|Syllabus and Study Guide for Midterm 1
- Understand the lecture slides and discussions thoroughly.
- Revisit the MPs and HWs and make sure you understand the solutions
thoroughly. Repeat any you are not comfortable with.
- Take the sample exam as a dry-run for the actual exam.
The exam will cover the first 10 lectures, up to and including the
lectures of user-defined recursive datatypes . The following give examples of
the kinds of questions you are likely to be asked for each topic:
- Basic OCaml
- Know the basic constructs (e.g., match,
fun, let, let rec) like the back of your hand.
- Be able to evaluate OCaml expressions
- Be able to determine the type of OCaml expressions
- Be able to describe the environment that results from
a sequence of declarations
- Be able to describe the closure that is the result of
evalutating a function declaration
- Understand what effect sequencing, function application and
lambda lifting has on the order of evaluation of expressions
- Be able to write recursive functions, including (but
not limited to) possibly
tail-recursive or possibly forward recursive.
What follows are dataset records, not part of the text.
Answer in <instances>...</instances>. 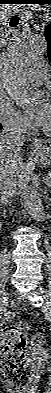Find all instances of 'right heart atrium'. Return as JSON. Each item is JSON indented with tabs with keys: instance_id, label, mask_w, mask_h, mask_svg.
<instances>
[{
	"instance_id": "d8ad5b80",
	"label": "right heart atrium",
	"mask_w": 51,
	"mask_h": 393,
	"mask_svg": "<svg viewBox=\"0 0 51 393\" xmlns=\"http://www.w3.org/2000/svg\"><path fill=\"white\" fill-rule=\"evenodd\" d=\"M0 117L3 127L15 134H26L31 130L27 123L7 102L0 105Z\"/></svg>"
}]
</instances>
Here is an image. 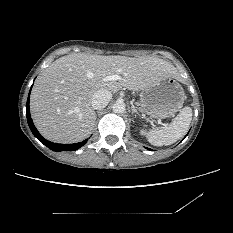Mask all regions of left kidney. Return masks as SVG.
Instances as JSON below:
<instances>
[{
    "label": "left kidney",
    "instance_id": "left-kidney-1",
    "mask_svg": "<svg viewBox=\"0 0 233 233\" xmlns=\"http://www.w3.org/2000/svg\"><path fill=\"white\" fill-rule=\"evenodd\" d=\"M140 134H141V135H143V134H144V131H143V130H141V131H140Z\"/></svg>",
    "mask_w": 233,
    "mask_h": 233
}]
</instances>
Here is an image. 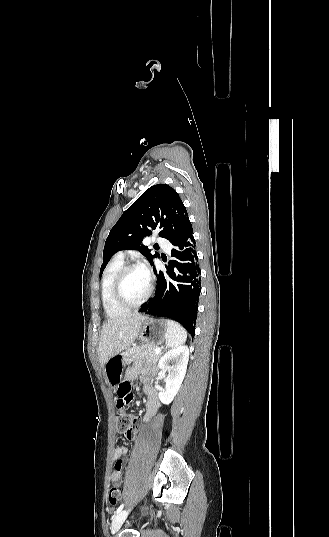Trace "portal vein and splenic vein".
<instances>
[{"instance_id":"obj_1","label":"portal vein and splenic vein","mask_w":329,"mask_h":537,"mask_svg":"<svg viewBox=\"0 0 329 537\" xmlns=\"http://www.w3.org/2000/svg\"><path fill=\"white\" fill-rule=\"evenodd\" d=\"M155 352H156V353H160V352H161V349H160V348H156V349H155Z\"/></svg>"}]
</instances>
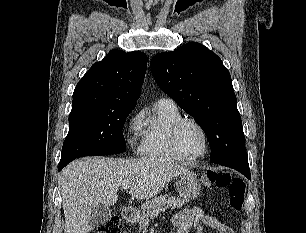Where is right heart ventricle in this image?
Here are the masks:
<instances>
[{
	"instance_id": "e07e8e85",
	"label": "right heart ventricle",
	"mask_w": 306,
	"mask_h": 233,
	"mask_svg": "<svg viewBox=\"0 0 306 233\" xmlns=\"http://www.w3.org/2000/svg\"><path fill=\"white\" fill-rule=\"evenodd\" d=\"M182 115L175 103L157 101L152 112L142 120L141 154L148 159L178 160L170 146V131Z\"/></svg>"
}]
</instances>
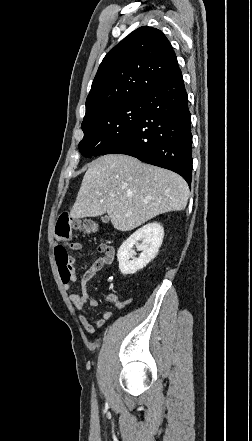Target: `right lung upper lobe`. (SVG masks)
<instances>
[{"instance_id": "1", "label": "right lung upper lobe", "mask_w": 252, "mask_h": 441, "mask_svg": "<svg viewBox=\"0 0 252 441\" xmlns=\"http://www.w3.org/2000/svg\"><path fill=\"white\" fill-rule=\"evenodd\" d=\"M164 33L143 26L125 37L102 60L86 100L84 119L140 99L178 69Z\"/></svg>"}]
</instances>
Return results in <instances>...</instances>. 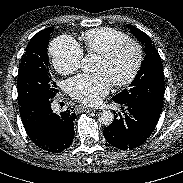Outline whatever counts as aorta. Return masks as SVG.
I'll list each match as a JSON object with an SVG mask.
<instances>
[{"instance_id":"obj_1","label":"aorta","mask_w":183,"mask_h":183,"mask_svg":"<svg viewBox=\"0 0 183 183\" xmlns=\"http://www.w3.org/2000/svg\"><path fill=\"white\" fill-rule=\"evenodd\" d=\"M81 69L83 72L92 71L94 69L93 57H84L81 61ZM98 120L102 125L109 126L114 120V114L110 110H103L99 113Z\"/></svg>"}]
</instances>
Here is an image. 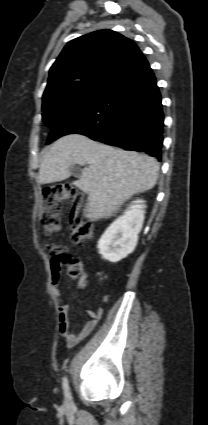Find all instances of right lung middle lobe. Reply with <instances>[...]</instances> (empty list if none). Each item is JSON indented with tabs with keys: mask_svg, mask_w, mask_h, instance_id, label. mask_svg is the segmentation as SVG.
I'll list each match as a JSON object with an SVG mask.
<instances>
[{
	"mask_svg": "<svg viewBox=\"0 0 208 425\" xmlns=\"http://www.w3.org/2000/svg\"><path fill=\"white\" fill-rule=\"evenodd\" d=\"M104 92L105 89H85L43 102L42 119L47 126H53L59 118L93 104Z\"/></svg>",
	"mask_w": 208,
	"mask_h": 425,
	"instance_id": "obj_1",
	"label": "right lung middle lobe"
}]
</instances>
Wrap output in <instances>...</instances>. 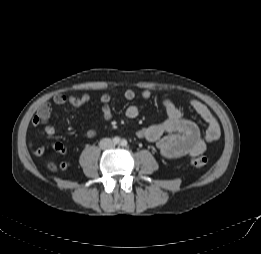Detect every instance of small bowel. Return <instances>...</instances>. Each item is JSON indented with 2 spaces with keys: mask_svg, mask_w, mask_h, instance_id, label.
I'll list each match as a JSON object with an SVG mask.
<instances>
[{
  "mask_svg": "<svg viewBox=\"0 0 261 254\" xmlns=\"http://www.w3.org/2000/svg\"><path fill=\"white\" fill-rule=\"evenodd\" d=\"M136 93L132 89H127L124 97L127 100H133ZM144 99L151 97V91L144 89L141 92ZM91 100L89 94L81 96H68L64 94L56 95L52 101L41 105L32 118L33 126H43L44 132L48 136L56 133V127L49 122L52 113V104L71 105L80 107ZM111 97L104 93L99 97L100 112L104 121L108 122L112 117L110 106ZM165 107L166 119L155 125H150L140 129L137 136L148 142L155 143L159 153L166 158H179L188 156H197L206 151L207 145L218 140L221 134L220 125L212 112L200 101L196 99L188 100V106L206 123V131L201 135L197 124L184 117L183 112L175 106L173 101L168 97L161 99ZM140 114V107L132 104L127 107V117L134 119ZM83 134L87 137H93L97 134L96 129H89ZM52 147L63 157H66L67 150L61 143H55ZM34 155L41 156L44 152L43 147H34L31 145ZM62 170H67V164H61Z\"/></svg>",
  "mask_w": 261,
  "mask_h": 254,
  "instance_id": "1",
  "label": "small bowel"
}]
</instances>
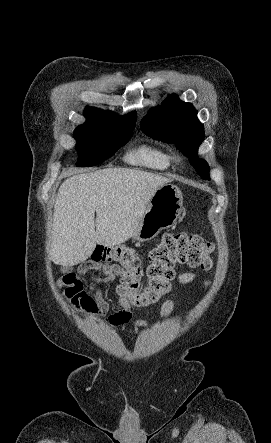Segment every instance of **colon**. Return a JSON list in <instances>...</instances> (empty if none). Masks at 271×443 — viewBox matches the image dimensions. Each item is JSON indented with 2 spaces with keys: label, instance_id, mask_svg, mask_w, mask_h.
<instances>
[{
  "label": "colon",
  "instance_id": "5ec220e1",
  "mask_svg": "<svg viewBox=\"0 0 271 443\" xmlns=\"http://www.w3.org/2000/svg\"><path fill=\"white\" fill-rule=\"evenodd\" d=\"M213 245L198 235L187 233L166 234L148 252L147 282L140 281L141 260L138 253L125 245H97L92 261L99 264L116 262L121 267L118 293L134 308L156 304L170 290L176 265L212 267Z\"/></svg>",
  "mask_w": 271,
  "mask_h": 443
}]
</instances>
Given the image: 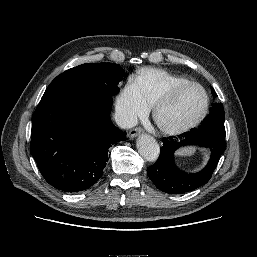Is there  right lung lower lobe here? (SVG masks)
Segmentation results:
<instances>
[{"instance_id":"obj_1","label":"right lung lower lobe","mask_w":257,"mask_h":257,"mask_svg":"<svg viewBox=\"0 0 257 257\" xmlns=\"http://www.w3.org/2000/svg\"><path fill=\"white\" fill-rule=\"evenodd\" d=\"M112 97L65 94L41 100L32 117L30 152L45 180L65 192L102 176L109 148L126 139L110 120Z\"/></svg>"}]
</instances>
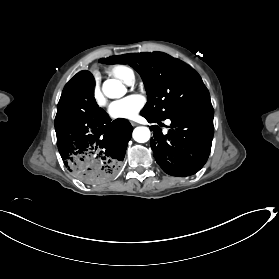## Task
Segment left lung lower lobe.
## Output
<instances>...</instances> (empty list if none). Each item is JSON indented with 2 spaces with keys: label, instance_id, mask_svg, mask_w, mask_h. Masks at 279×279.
I'll use <instances>...</instances> for the list:
<instances>
[{
  "label": "left lung lower lobe",
  "instance_id": "1",
  "mask_svg": "<svg viewBox=\"0 0 279 279\" xmlns=\"http://www.w3.org/2000/svg\"><path fill=\"white\" fill-rule=\"evenodd\" d=\"M144 116L149 122L158 120ZM212 105L170 117L171 129L166 135L157 125L151 126L154 137L150 146L156 162L171 176L184 177L198 172L206 163L213 139Z\"/></svg>",
  "mask_w": 279,
  "mask_h": 279
}]
</instances>
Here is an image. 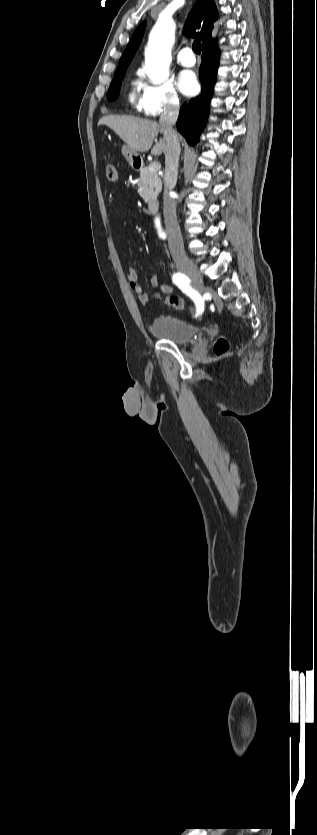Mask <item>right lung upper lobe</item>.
Returning a JSON list of instances; mask_svg holds the SVG:
<instances>
[{"label": "right lung upper lobe", "mask_w": 317, "mask_h": 835, "mask_svg": "<svg viewBox=\"0 0 317 835\" xmlns=\"http://www.w3.org/2000/svg\"><path fill=\"white\" fill-rule=\"evenodd\" d=\"M217 19L218 10L215 3L212 0H198L186 21L184 34L191 37L198 36L203 43H206L212 40V33ZM145 27L146 22H143L134 32L120 59L118 69L128 67L141 43Z\"/></svg>", "instance_id": "1"}]
</instances>
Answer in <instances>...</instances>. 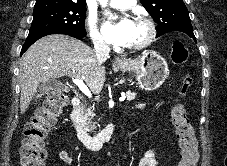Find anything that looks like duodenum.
I'll return each instance as SVG.
<instances>
[{"instance_id":"duodenum-1","label":"duodenum","mask_w":227,"mask_h":166,"mask_svg":"<svg viewBox=\"0 0 227 166\" xmlns=\"http://www.w3.org/2000/svg\"><path fill=\"white\" fill-rule=\"evenodd\" d=\"M71 112L70 120L77 132L79 140L85 145L89 150H99L102 146L108 142L114 132V127L112 124H108L104 127L97 135L89 134L86 129L79 123L78 116L82 107V100L79 98H74L71 102Z\"/></svg>"}]
</instances>
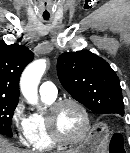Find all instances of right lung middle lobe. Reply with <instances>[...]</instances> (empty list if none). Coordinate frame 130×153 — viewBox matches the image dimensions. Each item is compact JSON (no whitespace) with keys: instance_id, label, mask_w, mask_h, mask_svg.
<instances>
[{"instance_id":"dd1d6c3e","label":"right lung middle lobe","mask_w":130,"mask_h":153,"mask_svg":"<svg viewBox=\"0 0 130 153\" xmlns=\"http://www.w3.org/2000/svg\"><path fill=\"white\" fill-rule=\"evenodd\" d=\"M18 101L0 98V134L12 137L11 119Z\"/></svg>"}]
</instances>
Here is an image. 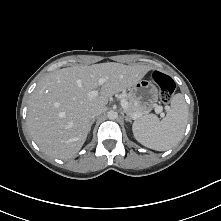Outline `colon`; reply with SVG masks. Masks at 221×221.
<instances>
[{"mask_svg": "<svg viewBox=\"0 0 221 221\" xmlns=\"http://www.w3.org/2000/svg\"><path fill=\"white\" fill-rule=\"evenodd\" d=\"M152 78L160 88L161 102L164 104H168L175 91V83L173 79L160 71H154L152 74Z\"/></svg>", "mask_w": 221, "mask_h": 221, "instance_id": "colon-1", "label": "colon"}]
</instances>
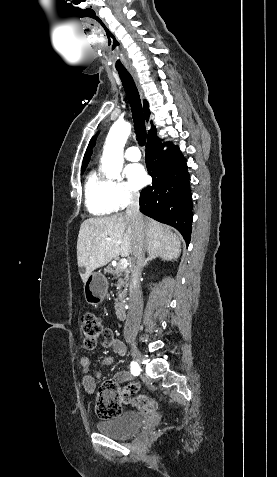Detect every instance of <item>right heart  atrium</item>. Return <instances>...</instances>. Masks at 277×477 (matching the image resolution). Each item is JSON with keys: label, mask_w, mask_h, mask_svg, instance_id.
Instances as JSON below:
<instances>
[{"label": "right heart atrium", "mask_w": 277, "mask_h": 477, "mask_svg": "<svg viewBox=\"0 0 277 477\" xmlns=\"http://www.w3.org/2000/svg\"><path fill=\"white\" fill-rule=\"evenodd\" d=\"M110 198L115 210H121L139 199V192L128 183L110 181Z\"/></svg>", "instance_id": "1"}]
</instances>
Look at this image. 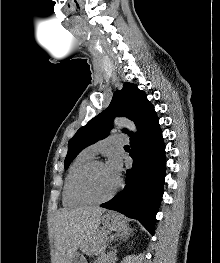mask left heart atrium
<instances>
[{
    "mask_svg": "<svg viewBox=\"0 0 220 263\" xmlns=\"http://www.w3.org/2000/svg\"><path fill=\"white\" fill-rule=\"evenodd\" d=\"M105 165L111 175L118 179L121 172V163L119 158L117 156H111Z\"/></svg>",
    "mask_w": 220,
    "mask_h": 263,
    "instance_id": "left-heart-atrium-1",
    "label": "left heart atrium"
}]
</instances>
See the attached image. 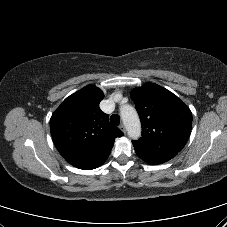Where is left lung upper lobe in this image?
<instances>
[{"label":"left lung upper lobe","instance_id":"obj_1","mask_svg":"<svg viewBox=\"0 0 227 227\" xmlns=\"http://www.w3.org/2000/svg\"><path fill=\"white\" fill-rule=\"evenodd\" d=\"M142 125V136L132 141L144 161L166 162L186 144L192 124L190 109L173 93L157 84H144L131 93Z\"/></svg>","mask_w":227,"mask_h":227}]
</instances>
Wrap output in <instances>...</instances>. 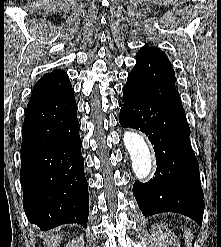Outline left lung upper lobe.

- Be able to recognize whether a function is
tail-recursive, and when a recursive call is in tail call
- Understand the performance benefits of tail recursion.
- Higher Order Functions (HOFs)
- Be able to write the definitions of the common HOFs.
- Be able to use map and fold to implement other
functions, as in MP4.
- Be able to write functions that use other functions
- Continuations and Continuation Passing Style
- Understand what the basic idea of what a continuation is.
- Be able rewrite an operation / procedure in direct
style to take a continuation to which to pass its results, while
preserving the order of evaluation.
- Be able to put a complex, possibly recursive procedure
into full continutation passing style, while preserving the
order of evaluation.
- Be able to reproduce code for implementing the CPS
transformation, given the mathematical formulation of its cases.
- User-Defined Types
- Be able to define recursive algebraic (variant)
types in OCaml.
- Know the difference between tuples and variant
types, and when each should be used.
- Be able to write OCaml functions over recursive algebraic types.
- Be able to create a recursive algebraic type to model a problem.